Risk aversion sentiment in the markets is expected to continue this week. In addition to disclosing the IPCA, financial agents are waiting for the presentation of the Copom minutes tomorrow (10th).

Gustavo Cruz, strategist at RB Investimentos, says that he will look for clues between the lines to understand if the next meeting will be the last to raise the Selic rate. That’s because, in the last statement, the autarchy said only that it should adjust the basic interest rate to a lesser extent, at the next meeting in June.

“If they arrive and say in the minutes or in an interview that the next one is the last one, the part of the market that expects the increase to go beyond June, will ask for 0.75 percentage point. The part that does not, will ask to continue with a 0.50 percentage point increase [em junho]”, observes Cruz.
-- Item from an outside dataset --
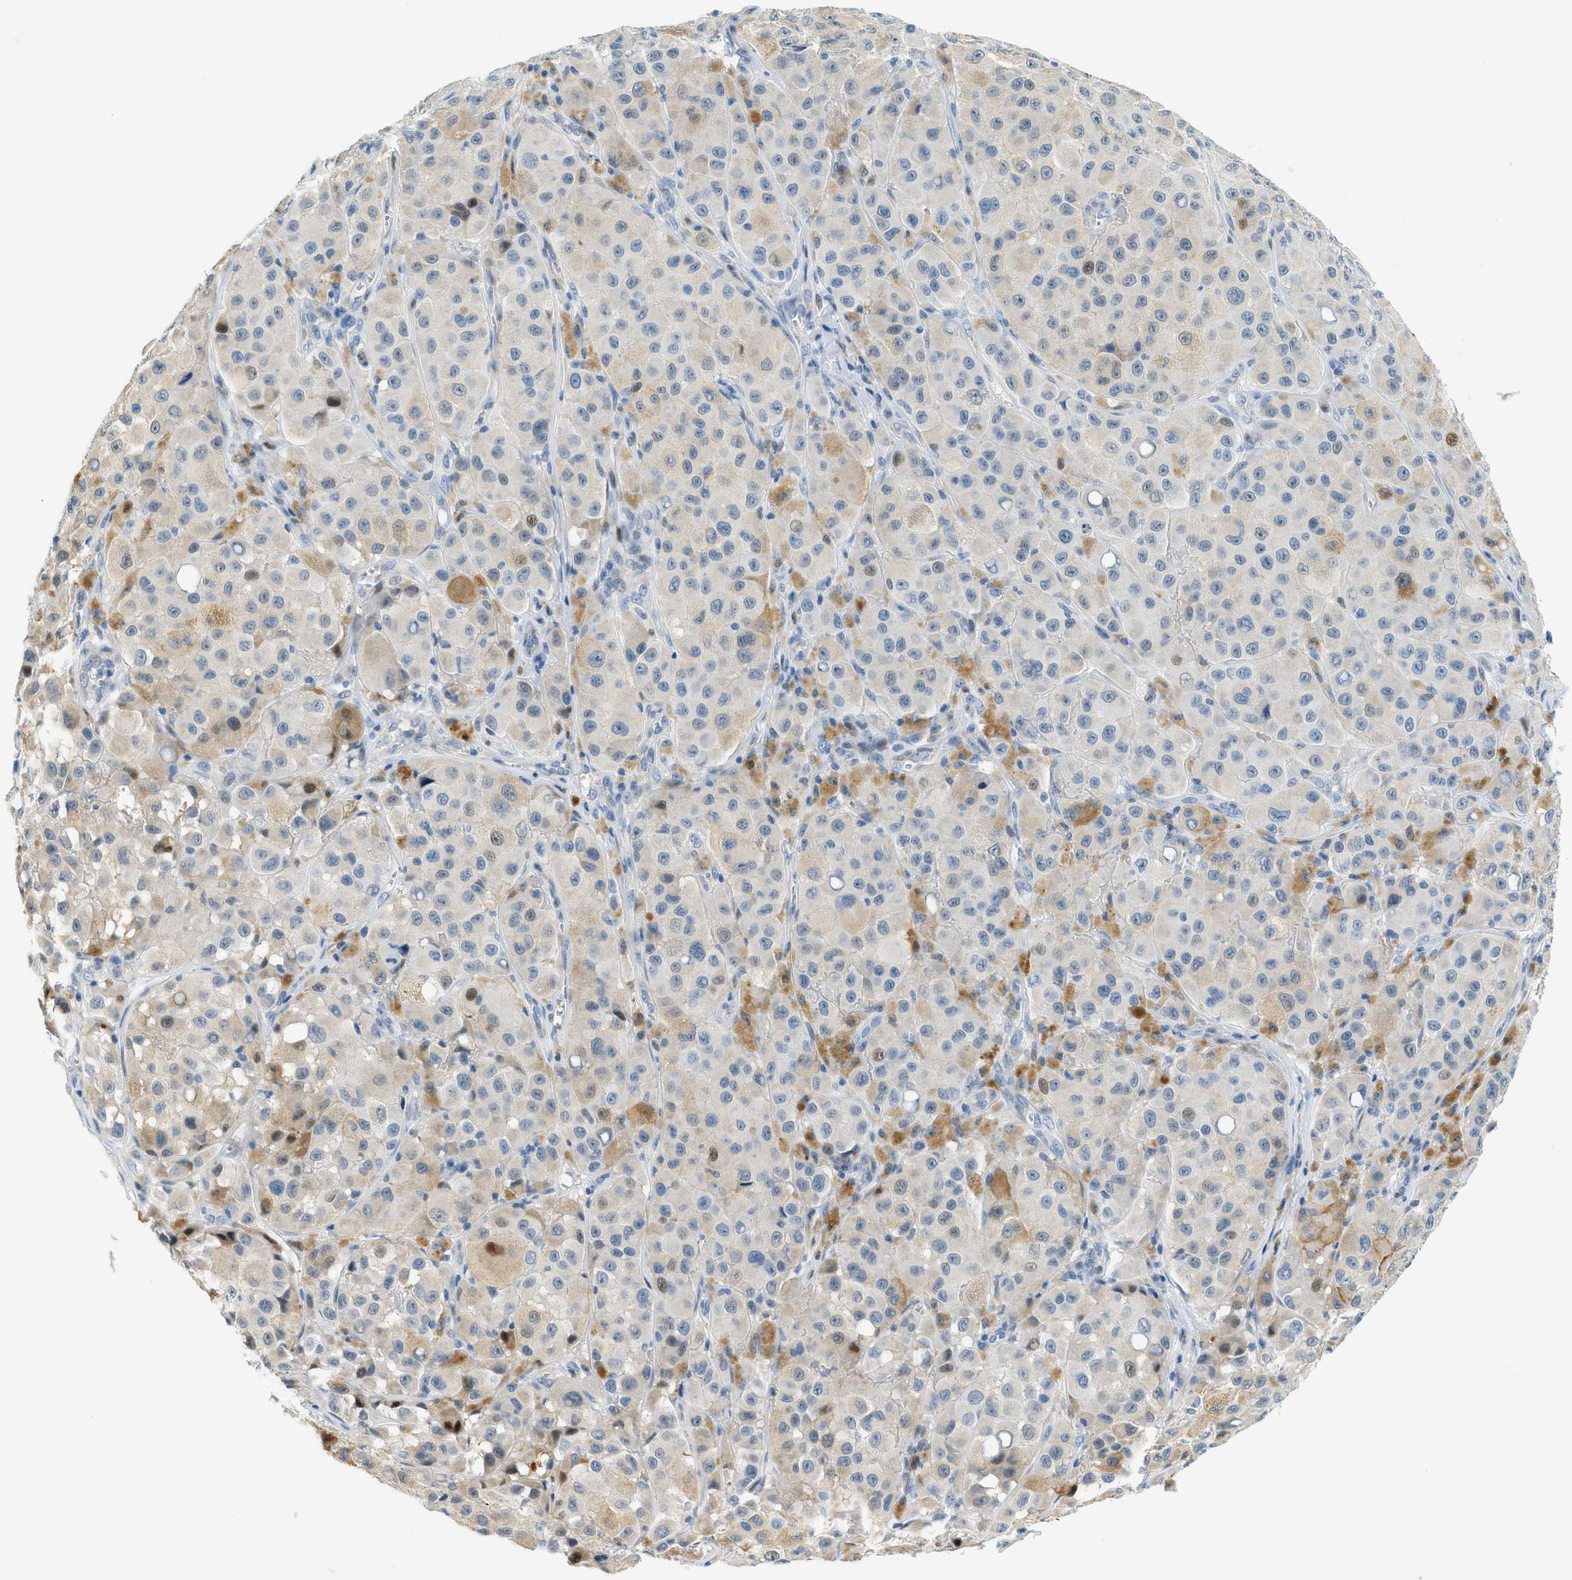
{"staining": {"intensity": "weak", "quantity": "25%-75%", "location": "cytoplasmic/membranous"}, "tissue": "melanoma", "cell_type": "Tumor cells", "image_type": "cancer", "snomed": [{"axis": "morphology", "description": "Malignant melanoma, NOS"}, {"axis": "topography", "description": "Skin"}], "caption": "The histopathology image shows immunohistochemical staining of malignant melanoma. There is weak cytoplasmic/membranous expression is appreciated in approximately 25%-75% of tumor cells.", "gene": "CYP4X1", "patient": {"sex": "male", "age": 84}}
He recalls that it is difficult to know the direction before the Copom minutes are released because the leaders did not follow what they had promised in the previous communiqué and in the interviews in which they said they would stop raising interest rates at this month’s meeting. “Maybe they do it this time [de novo]”, says the strategist.
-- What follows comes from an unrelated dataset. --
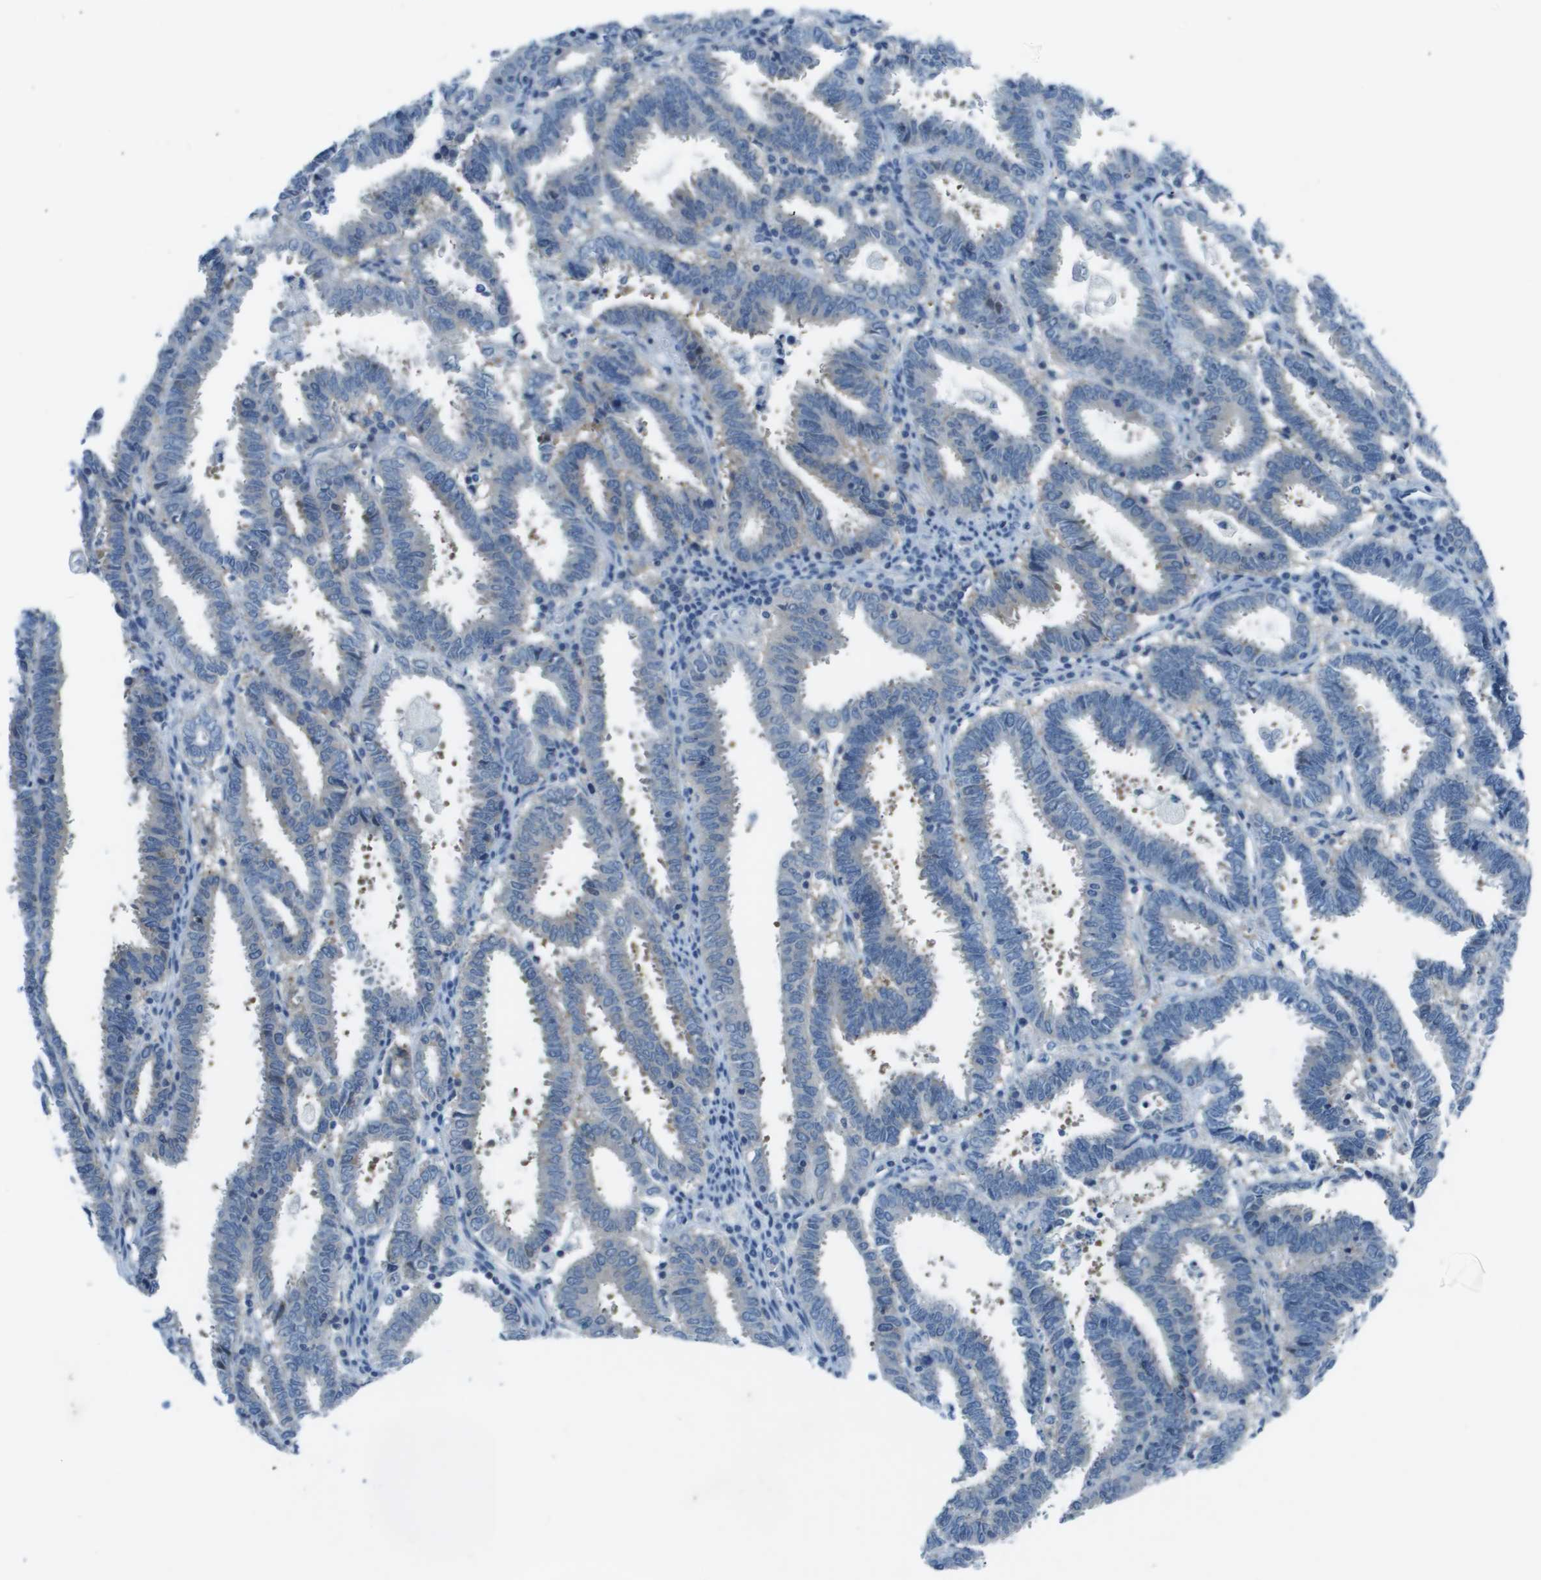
{"staining": {"intensity": "negative", "quantity": "none", "location": "none"}, "tissue": "endometrial cancer", "cell_type": "Tumor cells", "image_type": "cancer", "snomed": [{"axis": "morphology", "description": "Adenocarcinoma, NOS"}, {"axis": "topography", "description": "Uterus"}], "caption": "Protein analysis of endometrial cancer (adenocarcinoma) exhibits no significant expression in tumor cells. Brightfield microscopy of immunohistochemistry (IHC) stained with DAB (3,3'-diaminobenzidine) (brown) and hematoxylin (blue), captured at high magnification.", "gene": "STIP1", "patient": {"sex": "female", "age": 83}}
The futures interest rate curve today prices a rise of 0.50 percentage point at the meeting next month and predicts that the Selic will end this year between 13.50% and 13.75%. For next year, there are also more risks on the radar.

In a report, Levante’s analysis team highlighted that the chances of the basic interest rate remaining at a higher level in 2023 also increased, due to the deterioration of expectations.

According to them, the deceleration of the General Price Index – Internal Availability (IGP-DI), which rose 0.41% in April, compared to 2.37% in March, was not enough to alleviate the pressure on inflation.

Also worrying are the readjustments announced by Petrobras on diesel this Monday (9), in which the average sale price of diesel from the oil company to distributors will rise from R$ 4.51 to R$ 4.91 per liter, a high of almost 9%. However, the prices of gasoline and LPG were maintained.

Added to this, according to Levante analysts, there is a probability of a 75 percentage point increase in June by the Federal Reserve (Fed), the American central bank. According to a study by the CME Group, the chance of this happening today is 83%. This percentage differs from what was put by Jerome Powell, president of the institution, last week when announcing the increase in interest rates in the United States.

At the time, he said that a 75 basis point hike in interest rates was not “actively being considered.” However, expectations for short-term inflation were quite high. “We hope to maintain a neutral level for rates, but if it is appropriate to go beyond that, we will not hesitate,” he said in a speech.